Examining LGBT Self-Loathing In A Post-Pulse Nightclub Shooting World

Twenty-six-year-old “Lauren” lives somewhere in the Midwest. She doesn’t want you to know exactly where, or what her real name is because the consequences for revealing such simple truths might prove catastrophic. If the people in her small town knew she was bisexual, it wouldn’t just be a few weeks of murmurs and awkward interactions. Her whole life, Lauren assures me, would come crashing down around her. It’s happened before, when she was outed in high school.

“I was pushed down the stairs and broke my arm a week before one of the tournaments that we had to travel to for basketball,” Lauren says. “The girls on the team didn’t want to share a room with me, so they got the guys’ basketball team to corner me, threaten to rape me, and then they pushed me down the stairs. I got suspended for starting the fight. I got cut out of my family’s will.”

When Lauren came home from college — where she dated men because it was “easier” — she hid her sexuality. She’s married with a child now, but struggles with the question of whether she truly loves her husband. She wonders if she’s being honest with herself by being with him. The answer may never come clear. Her family and friends rallied around her again after she “got fixed,” and any new revelation about her sexuality would put the life she’s built at risk.

“I work for my mother-in-law,” Lauren says. “I’d lose my job. I’d lose my support.”

Lauren is set to take over the family business someday and she’s certain that — even if she stayed with her husband — just admitting that she identifies as bisexual would prove cataclysmic. In a part of the country where “loving the sinner, but hating the sin” is the prevailing belief, Lauren believes she’d have a hard time finding someone to stand with her. In fact, she says that people who knew about her coming out in high school have admitted that witnessing the way she was treated kept them from being open too.

“It was supposed to be easier after coming out,” Lauren says. “It wasn’t.”

Later in the conversation, I circle back to Lauren’s work. “What kind of business would somehow be mismanaged in the hands of a bisexual woman?” I ask. “What is it about the bisexuals that we can’t trust?”

“They’re all whores,” Lauren says bluntly, admitting that even now she hates associating with bisexual women.

“Why?”

“Because they’re whores,” she responds.

I assume she’s joking, but the statement is made with a sort of casual sincerity. She didn’t seem like she even had to think about it.

“You believe it?” I ask.

She admits that she does, though she hates the fact that the scorn of others has caused her to become bigoted.

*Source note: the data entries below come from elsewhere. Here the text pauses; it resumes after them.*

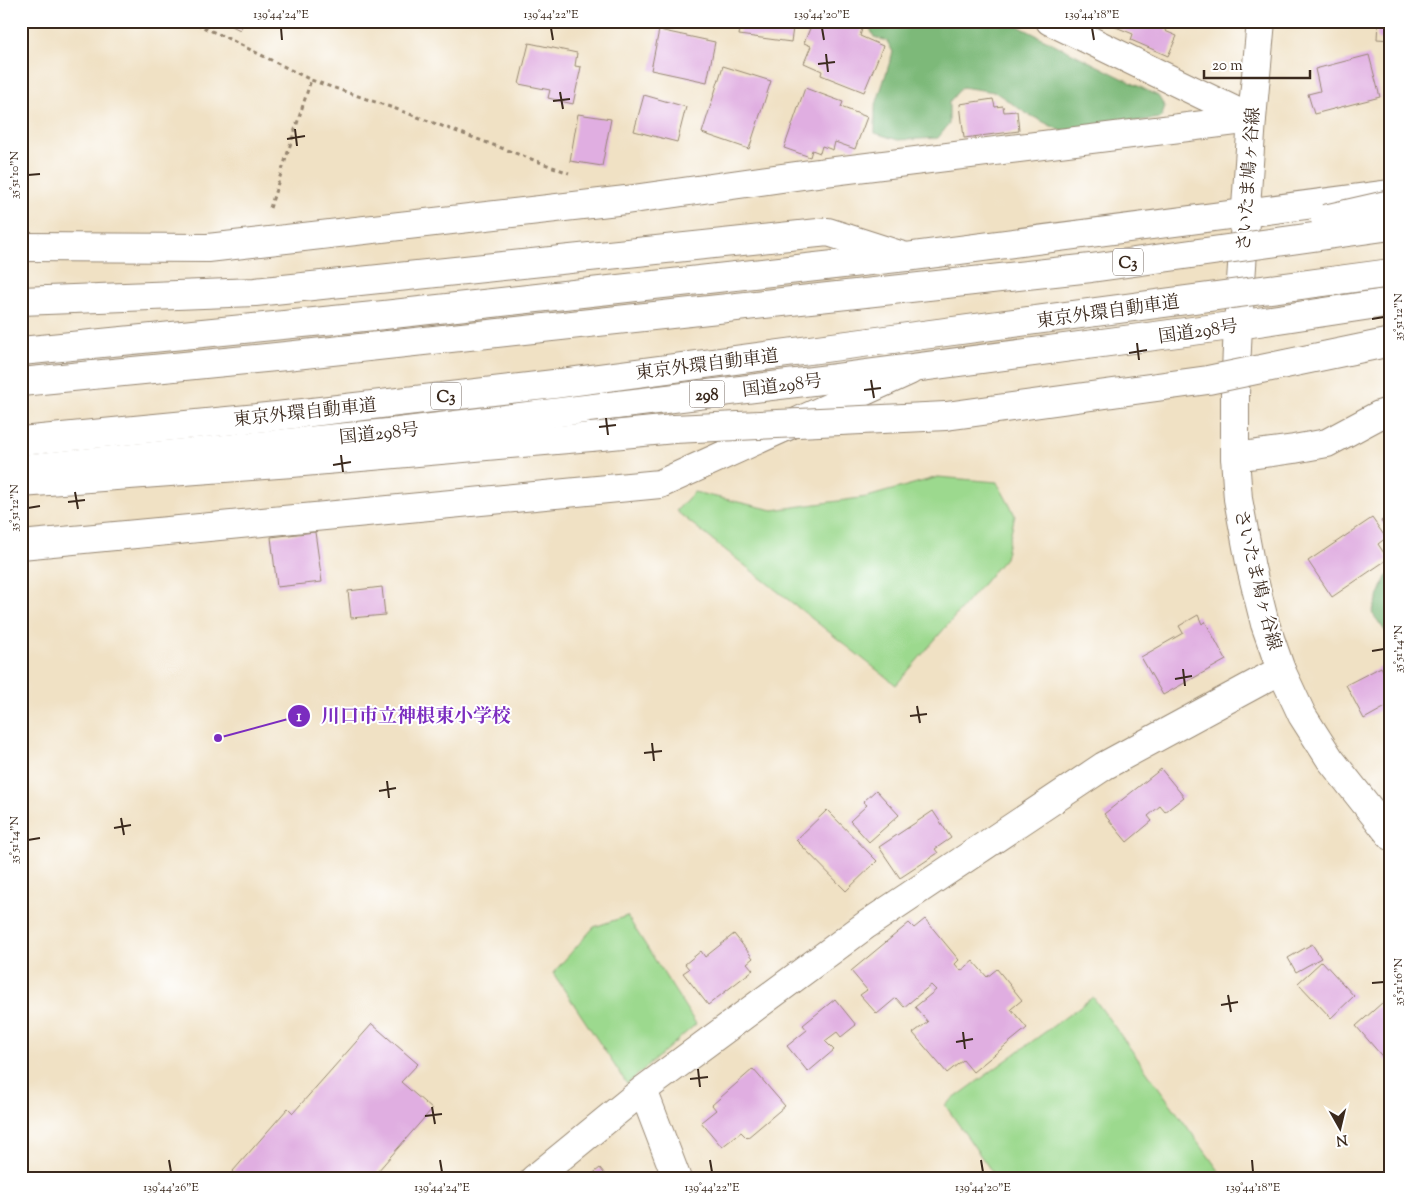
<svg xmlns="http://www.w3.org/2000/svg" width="1412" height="1200" viewBox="0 0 1412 1200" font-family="'Sorts Mill Goudy','Noto Serif JP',serif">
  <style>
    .green { fill: #9cd98e; stroke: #6c8256 }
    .forest { fill: #7db979; stroke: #5c724c }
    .building { fill: #e0aee1 }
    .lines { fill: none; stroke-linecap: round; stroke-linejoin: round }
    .minor-casing { stroke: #968671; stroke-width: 30 }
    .secondary-casing { stroke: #968671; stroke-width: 30 }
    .trunk-casing { stroke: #968671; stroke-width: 30 }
    .motorway-casing { stroke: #968671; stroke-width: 30 }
    .path { stroke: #968671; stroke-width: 3; stroke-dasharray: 4 4; stroke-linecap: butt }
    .minor { stroke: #fff; stroke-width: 28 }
    .secondary { stroke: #fff; stroke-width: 28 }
    .trunk { stroke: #fff; stroke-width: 28 }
    .motorway { stroke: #fff; stroke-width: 28 }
    .motorway-bridge-casing { stroke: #968671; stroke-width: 30; stroke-linecap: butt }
    .motorway-bridge { stroke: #fff; stroke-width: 28 }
    .ticks { fill: none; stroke: #3b2a1e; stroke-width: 2 }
    .labels { text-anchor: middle; stroke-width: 4; stroke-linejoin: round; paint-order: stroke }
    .shield { fill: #fff; stroke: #766a62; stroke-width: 1 }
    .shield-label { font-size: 16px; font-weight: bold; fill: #3b2a1e }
    .street-label { font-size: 18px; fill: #3b2a1e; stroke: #fff }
    .leader { fill: none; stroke: #7b2cbf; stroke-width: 2 }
    .callout-dot { fill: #7b2cbf; stroke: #fff; stroke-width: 2 }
    .mark-label { font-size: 15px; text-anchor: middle; font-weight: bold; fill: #fff }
    .callout-label { font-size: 19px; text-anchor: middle; font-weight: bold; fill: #7b2cbf; stroke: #fff; stroke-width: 4; stroke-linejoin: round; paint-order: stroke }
    .neatline { fill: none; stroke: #3b2a1e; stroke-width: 2 }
    .ticks-label { font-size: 12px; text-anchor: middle; fill: #3b2a1e }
  </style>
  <rect width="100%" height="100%" fill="#fff"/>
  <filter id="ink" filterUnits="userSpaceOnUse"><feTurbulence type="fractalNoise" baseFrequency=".02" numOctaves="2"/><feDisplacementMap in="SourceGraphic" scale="10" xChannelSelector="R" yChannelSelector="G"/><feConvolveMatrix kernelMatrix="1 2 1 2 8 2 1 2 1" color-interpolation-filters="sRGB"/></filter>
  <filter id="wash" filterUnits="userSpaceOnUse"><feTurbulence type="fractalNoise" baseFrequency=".0096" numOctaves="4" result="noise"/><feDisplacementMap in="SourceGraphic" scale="20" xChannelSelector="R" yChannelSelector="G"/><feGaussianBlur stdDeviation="1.12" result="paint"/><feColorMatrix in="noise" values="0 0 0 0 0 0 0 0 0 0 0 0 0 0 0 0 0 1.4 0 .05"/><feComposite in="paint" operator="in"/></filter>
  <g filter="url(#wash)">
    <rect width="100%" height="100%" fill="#f0e1c4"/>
    <!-- green -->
    <path class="green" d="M938 477 997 482 1015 515 1005 558 896 685 676 511 694 492 773 510 867 497Z
      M627 916 696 1024 627 1084 553 973 594 927Z
      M1093 997 1225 1179H997L945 1105Z"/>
    <!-- forest -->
    <path class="forest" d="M869 21H1008L1158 96 1165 107 1161 118 1061 131 1026 113 995 92 962 87 949 102V124L938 138 898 140 875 133V108L893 52 887 41 874 37 868 24Z
      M1391 573V639L1372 613 1386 577Z"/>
    <g id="blocks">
      <!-- building -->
      <path class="building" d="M222 21H244L240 30Z
        M733 21H794L791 42 739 35 741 24 733 23Z
        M813 21H819L836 28 839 21H842L862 29 860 36 883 46 864 92 821 75 822 71 804 63 811 46 804 43Z
        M1101 21H1169L1165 31 1177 36 1168 56 1131 40 1133 34Z
        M1378 21H1391V40L1377 39Z
        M659 30 715 42 707 82 651 70Z
        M529 43 577 53 575 66 581 67 573 104 548 98 550 90 519 84Z
        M1369 55 1380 97 1314 114 1308 94 1320 91 1315 69Z
        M723 66 771 81 749 149 702 133Z
        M805 88 843 102 841 107 867 117 855 149 835 142 833 150 822 146 820 153 812 150 810 157 784 148Z
        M644 95 686 107 677 142 634 131Z
        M993 99 995 107 1003 106 1004 112 1017 111 1019 131 964 138 960 104Z
        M578 114 611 119 602 166 570 161Z
        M1391 515V538L1381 521Z
        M1372 518 1386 538 1378 544 1388 559 1332 597 1308 561Z
        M315 532 322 582 277 587 271 537Z
        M382 587 385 615 351 618 348 591Z
        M1198 615 1202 624 1205 621 1226 660 1163 695 1141 657 1183 633 1179 626Z
        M1381 667 1391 685V704L1364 719 1346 685Z
        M1161 769 1184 797 1165 812 1160 806 1148 816 1152 821 1127 842 1104 814Z
        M876 790 899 815 869 842 850 821 867 805 863 802Z
        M827 810 877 861 846 891 796 840Z
        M933 811 951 838 935 849 938 853 900 878 879 847Z
        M925 919 959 960 955 964 961 971 973 961 987 977 997 969 1022 1000 1011 1009 1027 1028 973 1072 963 1060 947 1073 913 1033 928 1022 915 1007 936 990 931 985 904 1007 896 998 877 1014 860 995 867 990 851 971 909 923 914 928Z
        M734 934 753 958 747 963 753 970 708 1005 683 973 689 969 685 964 701 951 705 957Z
        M1312 944 1321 958 1296 972 1288 958Z
        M1322 961 1354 996 1331 1018 1298 983Z
        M1391 995V1059L1387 1062 1356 1026Z
        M835 999 856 1025 841 1037 837 1032 825 1041 834 1050 808 1072 787 1046 807 1030 803 1025Z
        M372 1024 418 1064 401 1082 432 1109 371 1179H226L288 1108 293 1113Z
        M753 1069 785 1106 747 1138 741 1132 722 1147 701 1122 716 1110 712 1105Z
        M600 1168 609 1179H586Z"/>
    </g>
  </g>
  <g filter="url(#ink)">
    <use href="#blocks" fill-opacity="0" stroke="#968671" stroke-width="1"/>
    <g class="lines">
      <!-- minor casing -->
      <g class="minor-casing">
        <path id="minor" d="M1050 21 1252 119
          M21 247 208 248 626 200 810 174 1252 119
          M21 301 255 292 828 232 906 257
          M1235 457 1294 449 1327 443 1379 415 1391 411
          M21 545 660 484 909 371
          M643 1090 677 1179
          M534 1179 643 1090 866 925 1104 766 1281 670"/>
      </g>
      <!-- secondary casing -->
      <g class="secondary-casing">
        <path id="secondary" d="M1261 21 1252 119 1238 325 1235 394V457L1238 499 1251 568 1265 624 1281 670 1302 715 1330 759 1391 836"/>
      </g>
      <!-- trunk casing -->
      <g class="trunk-casing">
        <path id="trunk" d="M21 351 384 315 906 257 1391 194
          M21 469 398 432 829 379 1238 325 1391 302"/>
      </g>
      <!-- motorway casing -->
      <g class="motorway-casing">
        <path id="motorway" d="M21 382 286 356 865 293
          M21 441 277 416 554 384 870 342
          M21 483 292 463 591 437"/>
      </g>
      <!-- path -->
      <path class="path" d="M189 21 225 37 311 80 396 109 569 173
        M270 208 311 80"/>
      <!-- minor -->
      <use href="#minor" class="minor"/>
      <!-- secondary -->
      <use href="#secondary" class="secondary"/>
      <!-- trunk -->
      <use href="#trunk" class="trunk"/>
      <!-- motorway -->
      <use href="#motorway" class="motorway"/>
      <!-- motorway-bridge casing -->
      <g class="motorway-bridge-casing">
        <path id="motorway-bridge" d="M1325 219 1391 204
          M865 293 1091 268 1391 226
          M870 342 1391 273
          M591 437 674 429 946 416 1208 380 1391 342"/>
      </g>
      <!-- motorway-bridge -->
      <use href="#motorway-bridge" class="motorway-bridge"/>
    </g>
  </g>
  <!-- ticks -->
  <path class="ticks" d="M281 28 282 40M551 28 553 40M822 28 824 40M1092 28 1094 40M826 54 828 72M818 64 835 62M560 92 563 109M553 101 570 99M295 129 297 146M287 139 305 136M28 175 40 174M1372 319 1384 317M1137 343 1139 360M1129 353 1147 350M871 380 874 398M864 390 881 388M606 418 608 435M599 427 616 425M341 455 343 472M333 465 351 462M75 492 78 509M68 502 85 500M28 508 40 506M1372 651 1384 649M1183 669 1185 686M1175 679 1192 676M917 706 920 723M910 716 927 714M652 743 654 761M644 753 662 751M387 781 389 798M379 791 396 788M121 818 124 835M114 828 131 825M28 840 40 838M1372 983 1384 982M1228 995 1231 1012M1221 1005 1238 1002M963 1032 965 1049M956 1042 973 1039M698 1069 700 1087M690 1079 708 1077M432 1107 435 1124M425 1116 442 1114M169 1160 171 1172M440 1160 442 1172M710 1160 712 1172M981 1160 983 1172M1252 1160 1253 1172"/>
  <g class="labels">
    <!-- shield labels -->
    <g class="shield">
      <rect x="1113" y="248.5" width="30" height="27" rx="4"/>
      <rect x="689.5" y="380.5" width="35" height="27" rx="4"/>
      <rect x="431" y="382.5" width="30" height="27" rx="4"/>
    </g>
    <g class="shield-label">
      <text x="1128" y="268">C3</text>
      <text x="707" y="400">298</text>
      <text x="446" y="402">C3</text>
    </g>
    <!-- street labels -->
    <g class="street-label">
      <text transform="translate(1248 179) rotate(-86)" y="6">さいたま鳩ヶ谷線</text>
      <text transform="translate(1108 311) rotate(-8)" y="6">東京外環自動車道</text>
      <text transform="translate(1198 331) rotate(-8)" y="6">国道298号</text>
      <text transform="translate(707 364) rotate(-7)" y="6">東京外環自動車道</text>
      <text transform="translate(782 385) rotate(-7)" y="6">国道298号</text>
      <text transform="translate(305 412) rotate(-6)" y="6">東京外環自動車道</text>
      <text transform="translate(379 433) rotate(-6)" y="6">国道298号</text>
      <text transform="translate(1258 580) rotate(76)" y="6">さいたま鳩ヶ谷線</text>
    </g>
  </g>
  <!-- callouts -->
  <path class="leader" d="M218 738L299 716"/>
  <g class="callout-dot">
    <circle cx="218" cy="738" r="5"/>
    <circle cx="299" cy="716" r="12"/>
  </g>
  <g class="mark-label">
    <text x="299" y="721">1</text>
  </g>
  <g class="callout-label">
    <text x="416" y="722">川口市立神根東小学校</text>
  </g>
  <!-- margin -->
  <rect width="1412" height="1200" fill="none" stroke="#fff" stroke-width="55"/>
  <!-- north arrow -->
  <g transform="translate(1340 1128) rotate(172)" stroke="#ffffff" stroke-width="4" paint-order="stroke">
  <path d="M0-4L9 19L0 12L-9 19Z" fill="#3b2a1e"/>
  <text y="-8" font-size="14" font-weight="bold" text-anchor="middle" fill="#3b2a1e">N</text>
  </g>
  <!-- scale -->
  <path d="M1204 70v8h106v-8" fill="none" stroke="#3b2a1e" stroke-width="2.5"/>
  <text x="1212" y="70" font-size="15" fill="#3b2a1e" stroke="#ffffff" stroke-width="4" paint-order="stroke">20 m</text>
  <rect x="28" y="28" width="1356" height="1144" class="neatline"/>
  <g class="ticks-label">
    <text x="281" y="18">139°44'24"E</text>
    <text x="551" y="18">139°44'22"E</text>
    <text x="822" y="18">139°44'20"E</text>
    <text x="1092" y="18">139°44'18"E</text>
    <text transform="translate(14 175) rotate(-90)" y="4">35°51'10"N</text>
    <text transform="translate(1398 317) rotate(-90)" y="4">35°51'12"N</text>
    <text transform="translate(14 508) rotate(-90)" y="4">35°51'12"N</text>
    <text transform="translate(1398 649) rotate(-90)" y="4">35°51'14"N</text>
    <text transform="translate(14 840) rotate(-90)" y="4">35°51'14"N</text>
    <text transform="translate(1398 982) rotate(-90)" y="4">35°51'16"N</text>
    <text x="171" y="1191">139°44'26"E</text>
    <text x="442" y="1191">139°44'24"E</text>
    <text x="712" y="1191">139°44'22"E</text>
    <text x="983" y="1191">139°44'20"E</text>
    <text x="1253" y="1191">139°44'18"E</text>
  </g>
</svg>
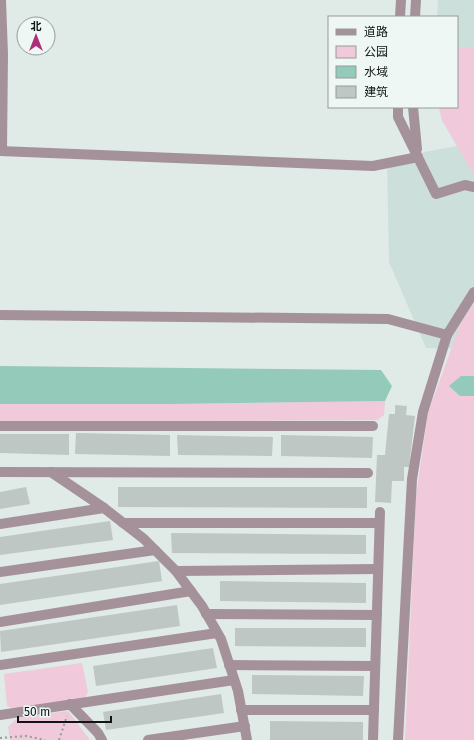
<svg xmlns="http://www.w3.org/2000/svg" width="474" height="740" viewBox="0 0 474 740" font-family="'Fira Sans','Noto Sans SC',sans-serif">
<style>
.built{fill:#cddfda}
.green{fill:#f0c9da}
.water{fill:#93caba}
.building{fill:#bec7c4}
.lines{fill:none;stroke-linecap:round;stroke-linejoin:round}
.path{stroke:#949c9a;stroke-width:2;stroke-dasharray:2 3;stroke-linecap:butt}
.minor{stroke:#a5919a;stroke-width:10}
</style>
<rect width="100%" height="100%" fill="#e0eae7"/>
<polygon class="built" points="438,0 474,0 474,349 426,348 389,262 387,159 457,146 442,120 439,107 457,107 457,17 437,17"/>
<g class="green">
<polygon points="457,47 474,47 474,175 442,120 439,107 457,107"/>
<polygon points="474,302 474,740 405,740 416,496 428,413 460,325"/>
<polygon points="385,401 384,415 377,420 0,422 0,404 170,404"/>
<polygon points="82,663 88,692 85,698 14,709 7,706 4,674"/>
<polygon points="68,711 90,740 10,740 8,727 15,720 21,717"/>
</g>
<g class="water">
<polygon points="0,366 381,370 392,386 385,401 170,404 0,404"/>
<polygon points="461,376 474,376 474,396 460,396 449,386"/>
</g>
<g class="building">
<polygon points="395,405 407,406 406,415 415,416 409,467 404,467 404,481 392,481 391,503 375,502 377,455 385,455 389,414 395,414"/>
<polygon points="76,433 170,435 170,456 75,454"/>
<polygon points="0,434 69,434 69,455 0,453"/>
<polygon points="177,435 273,437 272,456 178,455"/>
<polygon points="281,435 373,437 372,458 281,456"/>
<polygon points="26,487 30,504 0,509 0,492"/>
<polygon points="118,487 367,487 367,508 118,507"/>
<polygon points="110,521 113,540 0,555 0,537"/>
<polygon points="171,533 366,535 366,554 172,553"/>
<polygon points="159,561 162,581 0,605 0,584"/>
<polygon points="220,581 366,583 366,603 220,601"/>
<polygon points="177,605 180,626 1,652 0,631"/>
<polygon points="235,628 366,628 366,647 235,646"/>
<polygon points="213,648 217,668 96,686 93,666"/>
<polygon points="252,675 364,676 363,696 252,694"/>
<polygon points="221,694 224,713 106,730 103,712"/>
<polygon points="270,721 363,722 363,740 270,740"/>
</g>
<g class="lines">
<g class="path">
<polyline points="0,738 26,736 45,740"/>
<polyline points="59,740 67,716"/>
</g>
<g class="minor">
<polyline points="1,0 3,54 2,151"/>
<polyline points="400,17 401,0"/>
<polyline points="415,17 416,0"/>
<polyline points="398,107 398,117 436,194 465,185 474,187"/>
<polyline points="413,107 417,149"/>
<polyline points="0,151 373,166 418,157"/>
<polyline points="0,315 388,319 447,335"/>
<polyline points="0,426 373,426"/>
<polyline points="0,472 368,473"/>
<polyline points="51,472 104,508 144,539 176,571 202,606 221,639 238,691 247,740"/>
<polyline points="123,523 379,523"/>
<polyline points="0,524 104,508"/>
<polyline points="176,571 378,569"/>
<polyline points="0,572 155,550"/>
<polyline points="206,614 377,615"/>
<polyline points="0,622 191,591"/>
<polyline points="0,665 217,633"/>
<polyline points="229,665 375,666"/>
<polyline points="70,704 98,733 102,740"/>
<polyline points="241,710 374,710"/>
<polyline points="0,715 234,680"/>
<polyline points="148,740 245,726"/>
<polyline points="373,740 380,512"/>
<polyline points="398,740 412,479 423,412 447,335 474,292"/>
</g>
</g>
<rect x="328" y="16" width="130" height="92" fill="#eef7f4" stroke="#959c9a"/>
<rect x="336" y="29" width="20" height="6" fill="#a5919a" stroke="#959c9a"/>
<text x="364" y="36" font-size="12" fill="#101413">道路</text>
<rect x="336" y="46" width="20" height="12" fill="#f0c9da" stroke="#959c9a"/>
<text x="364" y="56" font-size="12" fill="#101413">公园</text>
<rect x="336" y="66" width="20" height="12" fill="#93caba" stroke="#959c9a"/>
<text x="364" y="76" font-size="12" fill="#101413">水域</text>
<rect x="336" y="86" width="20" height="12" fill="#bec7c4" stroke="#959c9a"/>
<text x="364" y="96" font-size="12" fill="#101413">建筑</text>
<g transform="translate(36 36)"><circle r="19" fill="#eef7f4" stroke="#959c9a"/>
<path d="M0-3L7 15L0 10L-7 15Z" fill="#b02e79"/>
<text y="-6" font-size="11" font-weight="bold" text-anchor="middle" fill="#101413">北</text>
</g>
<path d="M18 716v6h93v-6" fill="none" stroke="#101413" stroke-width="2"/>
<text x="24" y="716" font-size="12" fill="#101413" stroke="#eef7f4" stroke-width="3" paint-order="stroke">50 m</text>
</svg>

As I consider her response, I can’t help admitting that I believe it, too (while also simultaneously hating myself for this belief).

***

Until the sixth grade, the LGBT+ community was a vague bogeyman in my home. My parents didn’t approve of Pride. They worried that the men and women marching in the street might be predatory and mentally ill, and they treated anyone who was out as sexually perverse. When friends would come visit us, my parents would pack them in the Camry and take them on a tour of San Francisco, starting with a trip down Lombard Street and ending in the Castro. Sitting in the backseat, I saw men walking hand-in-hand, as my parents and their friends grimaced and made jokes. I would count the rainbow flags that lined the street, believing that if I counted enough, or if they ended on an even number, my own gay feelings would go away. Then my parents would never have to face the embarrassment of taking their friends to the Castro and discovering that the person they were making fun of was me.